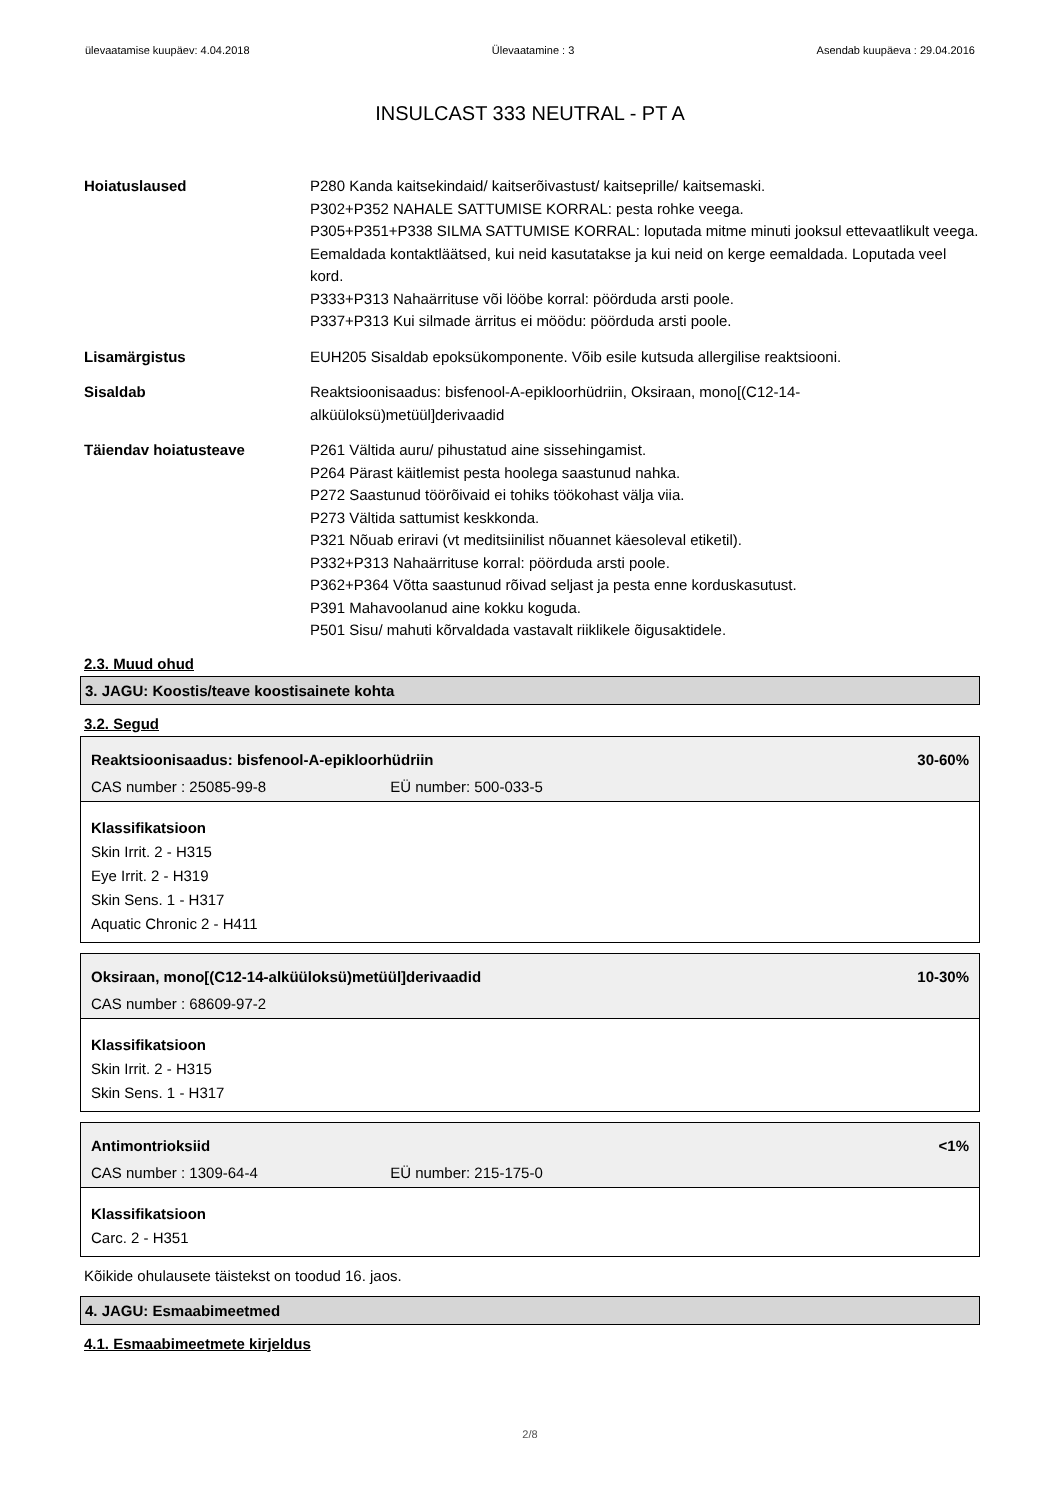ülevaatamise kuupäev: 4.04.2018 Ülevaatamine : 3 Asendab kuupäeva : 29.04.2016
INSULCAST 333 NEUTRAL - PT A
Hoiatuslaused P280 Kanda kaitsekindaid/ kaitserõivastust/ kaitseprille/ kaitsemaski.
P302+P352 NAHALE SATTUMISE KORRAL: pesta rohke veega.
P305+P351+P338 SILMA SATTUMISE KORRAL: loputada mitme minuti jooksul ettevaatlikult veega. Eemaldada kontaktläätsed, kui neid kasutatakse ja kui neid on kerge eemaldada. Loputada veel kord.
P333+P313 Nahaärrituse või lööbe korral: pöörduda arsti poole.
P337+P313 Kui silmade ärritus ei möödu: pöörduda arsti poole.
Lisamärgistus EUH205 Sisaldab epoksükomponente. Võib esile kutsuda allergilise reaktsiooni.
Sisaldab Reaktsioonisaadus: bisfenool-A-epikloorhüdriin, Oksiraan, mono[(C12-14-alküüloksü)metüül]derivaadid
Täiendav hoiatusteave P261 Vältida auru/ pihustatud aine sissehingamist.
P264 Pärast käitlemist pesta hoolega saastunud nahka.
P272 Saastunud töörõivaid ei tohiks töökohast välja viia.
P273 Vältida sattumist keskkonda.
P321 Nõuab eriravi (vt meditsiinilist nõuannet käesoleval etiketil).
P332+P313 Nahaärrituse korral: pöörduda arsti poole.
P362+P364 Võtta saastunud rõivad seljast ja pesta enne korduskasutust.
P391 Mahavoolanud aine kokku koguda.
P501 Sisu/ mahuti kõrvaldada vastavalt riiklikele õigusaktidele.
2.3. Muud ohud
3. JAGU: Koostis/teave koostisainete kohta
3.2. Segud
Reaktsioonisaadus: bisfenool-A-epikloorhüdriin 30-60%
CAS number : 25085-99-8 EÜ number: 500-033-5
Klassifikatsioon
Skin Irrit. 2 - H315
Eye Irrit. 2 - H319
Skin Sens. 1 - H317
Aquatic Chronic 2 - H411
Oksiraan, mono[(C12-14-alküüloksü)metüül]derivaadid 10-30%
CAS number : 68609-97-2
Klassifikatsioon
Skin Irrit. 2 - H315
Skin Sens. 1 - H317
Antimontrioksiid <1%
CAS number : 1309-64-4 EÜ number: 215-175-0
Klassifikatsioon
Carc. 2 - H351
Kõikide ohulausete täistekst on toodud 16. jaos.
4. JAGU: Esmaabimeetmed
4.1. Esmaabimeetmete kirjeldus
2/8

--------------------------------

■ What is needed ■
Read through the entries above, and wherever a line holds the string "Reaktsioonisaadus", copy it.

■ Answer to this problem ■
Sisaldab Reaktsioonisaadus: bisfenool-A-epikloorhüdriin, Oksiraan, mono[(C12-14-alküüloksü)metüül]derivaadid
Reaktsioonisaadus: bisfenool-A-epikloorhüdriin 30-60%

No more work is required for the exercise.